Governor Fernandes Barasa has often said that the county will continue to “enhance optimal use of available resources to improve the quality of life for residents.” It’s a promise that feels visible on the ground, in the hospitals being expanded, the new roads being laid, and the quiet determination that defines daily life here.
When friends from Nairobi visit, they often laugh at how simple life seems here. They measure value by pace, by noise, by visible urgency. But simplicity isn’t absence. It’s balance. Kakamega offers what many big cities are trying to recreate through planning and policy, livability.
Nairobi thrives, yes, but it also strains. It carries the weight of being the country’s default center of everything, economy, culture, opportunity. Rent prices alone can drain creativity. A one-bedroom apartment that costs forty thousand shillings there costs less than half here. Food is fresh, traffic is minimal, and the internet is reliable enough to keep me connected to editors and colleagues across the continent.
Kenya’s transition to digital has enabled this way of life. The country now has over seventy-six million mobile subscriptions, meaning that connectivity is nearly universal. It’s proof that meaningful, connected work no longer depends on location. A journalist in Kakamega, a designer in Kisumu, or a filmmaker in Eldoret can reach the world from wherever they are.
Urban scholars have long recognized the potential of such towns.

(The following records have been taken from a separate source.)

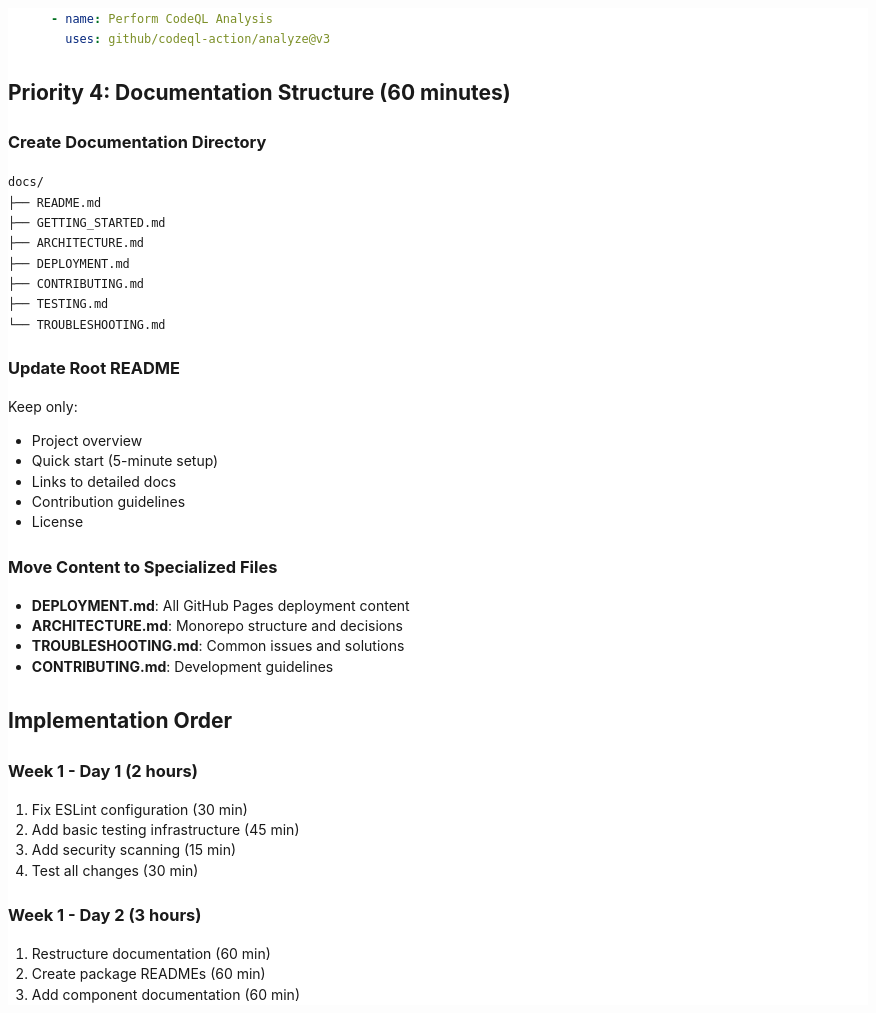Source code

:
 ```yaml
      - name: Perform CodeQL Analysis
        uses: github/codeql-action/analyze@v3
```

## Priority 4: Documentation Structure (60 minutes)

### Create Documentation Directory

```
docs/
├── README.md
├── GETTING_STARTED.md
├── ARCHITECTURE.md
├── DEPLOYMENT.md
├── CONTRIBUTING.md
├── TESTING.md
└── TROUBLESHOOTING.md
```

### Update Root README

Keep only:

- Project overview
- Quick start (5-minute setup)
- Links to detailed docs
- Contribution guidelines
- License

### Move Content to Specialized Files

- **DEPLOYMENT.md**: All GitHub Pages deployment content
- **ARCHITECTURE.md**: Monorepo structure and decisions
- **TROUBLESHOOTING.md**: Common issues and solutions
- **CONTRIBUTING.md**: Development guidelines

## Implementation Order

### Week 1 - Day 1 (2 hours)

1. Fix ESLint configuration (30 min)
2. Add basic testing infrastructure (45 min)
3. Add security scanning (15 min)
4. Test all changes (30 min)

### Week 1 - Day 2 (3 hours)

1. Restructure documentation (60 min)
2. Create package READMEs (60 min)
3. Add component documentation (60 min)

The World Bank has noted that “secondary towns have an important role to play in Kenya’s economic development.” Similarly, Cities Alliance urban planner Brian Roberts describes these towns as “the emerging engines of the rapid-pace urbanization the world will experience in the decades ahead.”
Nevertheless, only a few people discuss what this shift means for how we think.

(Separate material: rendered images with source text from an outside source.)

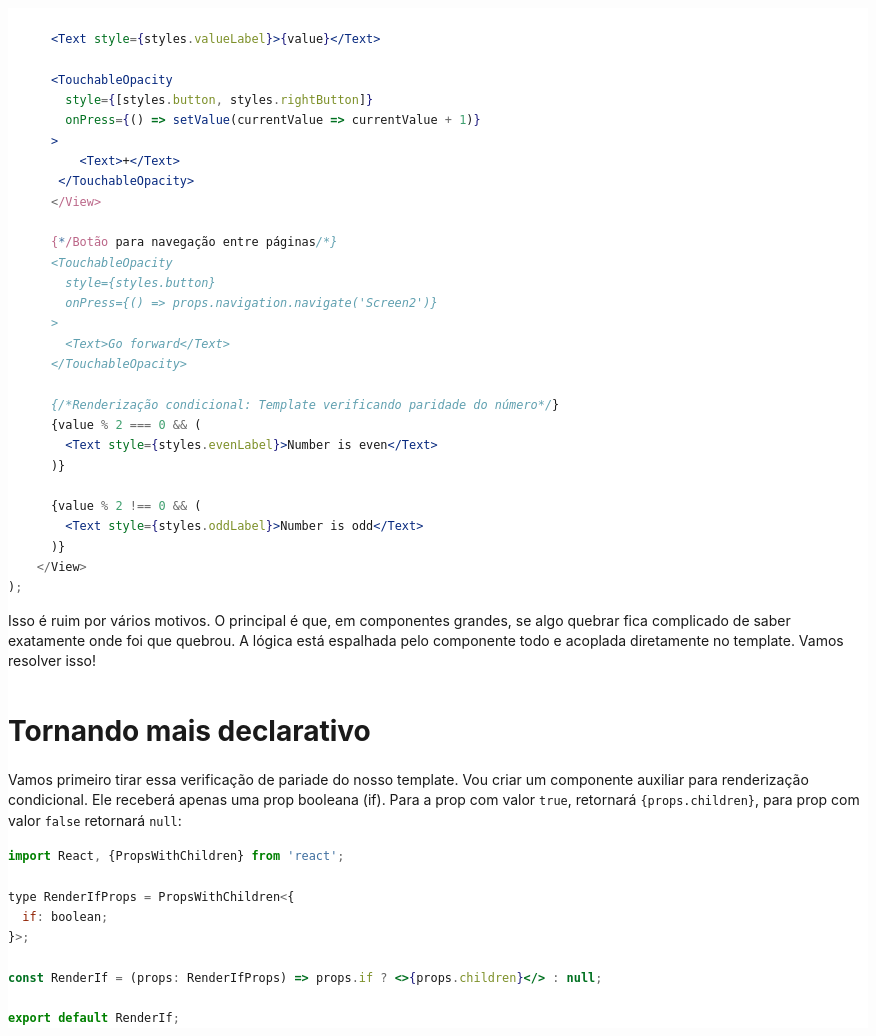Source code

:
 ``` jsx

      <Text style={styles.valueLabel}>{value}</Text>

      <TouchableOpacity 
        style={[styles.button, styles.rightButton]}
        onPress={() => setValue(currentValue => currentValue + 1)}
      >
          <Text>+</Text>
       </TouchableOpacity>
      </View>

      {*/Botão para navegação entre páginas/*}
      <TouchableOpacity 
        style={styles.button}
        onPress={() => props.navigation.navigate('Screen2')}
      >
        <Text>Go forward</Text>
      </TouchableOpacity>

      {/*Renderização condicional: Template verificando paridade do número*/}
      {value % 2 === 0 && (
        <Text style={styles.evenLabel}>Number is even</Text>
      )}

      {value % 2 !== 0 && (
        <Text style={styles.oddLabel}>Number is odd</Text>
      )}
    </View>
);
```

Isso é ruim por vários motivos. O principal é que, em componentes grandes, se algo quebrar fica complicado de saber exatamente onde foi que quebrou. A lógica está espalhada pelo componente todo e acoplada diretamente no template. Vamos resolver isso!

# Tornando mais declarativo
Vamos primeiro tirar essa verificação de pariade do nosso template. Vou criar um componente auxiliar para renderização condicional. Ele receberá apenas uma prop booleana (if). Para a prop com valor `true`, retornará `{props.children}`, para prop com valor `false` retornará `null`:

``` jsx
import React, {PropsWithChildren} from 'react';

type RenderIfProps = PropsWithChildren<{
  if: boolean;
}>;

const RenderIf = (props: RenderIfProps) => props.if ? <>{props.children}</> : null;

export default RenderIf;

```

When we concentrate everything, talent, opportunity, imagination, in one place, we create a hierarchy of belonging. Those in smaller towns are often seen as waiting, as if their real lives will begin only after they relocate to the capital. That mindset limits not just mobility but imagination itself.
Kakamega challenges that.
It invites you to build rather than chase. It teaches that growth doesn’t have to mean congestion, that progress can coexist with calm. From here, I’ve written stories about the continent’s biggest shifts, from Lagos to Cape Town, while surrounded by forest light and the steady heartbeat of a town growing at its own pace.

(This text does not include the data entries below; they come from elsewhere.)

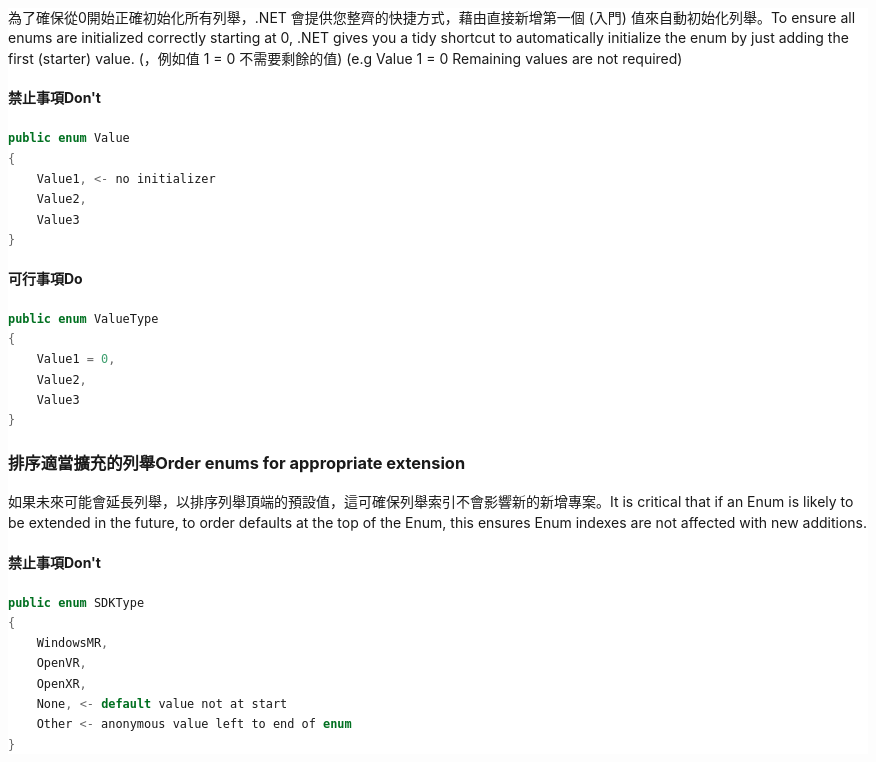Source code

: <span data-ttu-id="e1943-243">為了確保從0開始正確初始化所有列舉，.NET 會提供您整齊的快捷方式，藉由直接新增第一個 (入門) 值來自動初始化列舉。</span><span class="sxs-lookup"><span data-stu-id="e1943-243">To ensure all enums are initialized correctly starting at 0, .NET gives you a tidy shortcut to automatically initialize the enum by just adding the first (starter) value.</span></span> <span data-ttu-id="e1943-244"> (，例如值 1 = 0 不需要剩餘的值) </span><span class="sxs-lookup"><span data-stu-id="e1943-244">(e.g Value 1 = 0 Remaining values are not required)</span></span>

#### <a name="dont"></a><span data-ttu-id="e1943-245">禁止事項</span><span class="sxs-lookup"><span data-stu-id="e1943-245">Don't</span></span>

```c#
public enum Value
{
    Value1, <- no initializer
    Value2,
    Value3
}
```

#### <a name="do"></a><span data-ttu-id="e1943-246">可行事項</span><span class="sxs-lookup"><span data-stu-id="e1943-246">Do</span></span>

```c#
public enum ValueType
{
    Value1 = 0,
    Value2,
    Value3
}
```

### <a name="order-enums-for-appropriate-extension"></a><span data-ttu-id="e1943-247">排序適當擴充的列舉</span><span class="sxs-lookup"><span data-stu-id="e1943-247">Order enums for appropriate extension</span></span>

<span data-ttu-id="e1943-248">如果未來可能會延長列舉，以排序列舉頂端的預設值，這可確保列舉索引不會影響新的新增專案。</span><span class="sxs-lookup"><span data-stu-id="e1943-248">It is critical that if an Enum is likely to be extended in the future, to order defaults at the top of the Enum, this ensures Enum indexes are not affected with new additions.</span></span>

#### <a name="dont"></a><span data-ttu-id="e1943-249">禁止事項</span><span class="sxs-lookup"><span data-stu-id="e1943-249">Don't</span></span>

```c#
public enum SDKType
{
    WindowsMR,
    OpenVR,
    OpenXR,
    None, <- default value not at start
    Other <- anonymous value left to end of enum
}
```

The story of Kakamega fits into a larger movement. Across Kenya, secondary towns are becoming new centers of gravity. Nakuru has earned its city status and is attracting investors once confined to Nairobi. Eldoret is expanding its industries. Kisumu’s creative and tech scenes are thriving. Development in Kenya is no longer a straight line pointing toward the capital. It’s a web of opportunity that stretches across the country.
Urbanist Edgar Pieterse once remarked that African cities are “not just about doom and gloom.” They are, in fact, sites of possibility and reinvention, places where new models of growth are being written every day. Kakamega, in its own way, is one of them.
But decentralization isn’t only about infrastructure. It’s about mindset, about who gets to define relevance. It’s about imagining a Kenya where people can build meaningful, connected lives wherever they are. A young designer can launch a brand from Kakamega. A filmmaker in Kisumu can screen their work to the world. A journalist can tell African stories from home and still be part of the global conversation.
Every walk reminds me of this truth. The same route, different light each week. The sound of school bells, the smell of sugarcane, the rhythm of people who still wave even when they don’t know your name.
The question “Why Kakamega?” no longer needs an answer.
I don’t feel the need to explain what has become home. Instead, I see it as an invitation, to look closer, to think wider, and to see value where others overlook it.
Maybe the future isn’t about escaping the periphery.
Maybe it’s about realizing that the periphery was never peripheral at all.